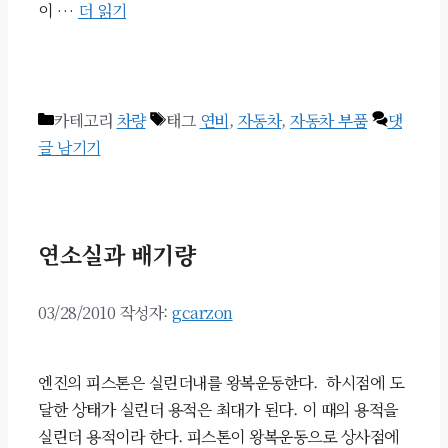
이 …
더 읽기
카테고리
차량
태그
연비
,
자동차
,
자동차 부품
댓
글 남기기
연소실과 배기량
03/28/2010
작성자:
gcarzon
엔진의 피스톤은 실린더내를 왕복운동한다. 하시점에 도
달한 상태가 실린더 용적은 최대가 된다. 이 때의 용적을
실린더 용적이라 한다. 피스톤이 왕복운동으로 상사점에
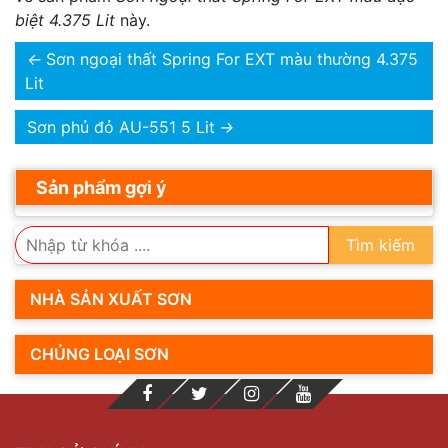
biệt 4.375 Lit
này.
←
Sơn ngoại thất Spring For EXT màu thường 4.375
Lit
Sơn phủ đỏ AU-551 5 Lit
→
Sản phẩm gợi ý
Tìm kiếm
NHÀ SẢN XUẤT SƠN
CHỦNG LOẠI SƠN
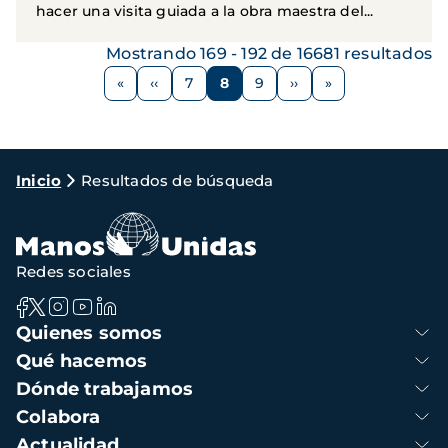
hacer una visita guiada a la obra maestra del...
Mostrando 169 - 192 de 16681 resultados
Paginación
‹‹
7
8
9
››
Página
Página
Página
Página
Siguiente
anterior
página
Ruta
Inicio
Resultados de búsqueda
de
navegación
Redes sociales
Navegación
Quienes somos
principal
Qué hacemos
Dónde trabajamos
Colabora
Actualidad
_ _ _
REQUIRED WORK.
Copy exactly. Start at the line containing "Quienes somos" and continue through the last line of the records.

YOUR RESPONSE.
Quienes somos
principal
Qué hacemos
Dónde trabajamos
Colabora
Actualidad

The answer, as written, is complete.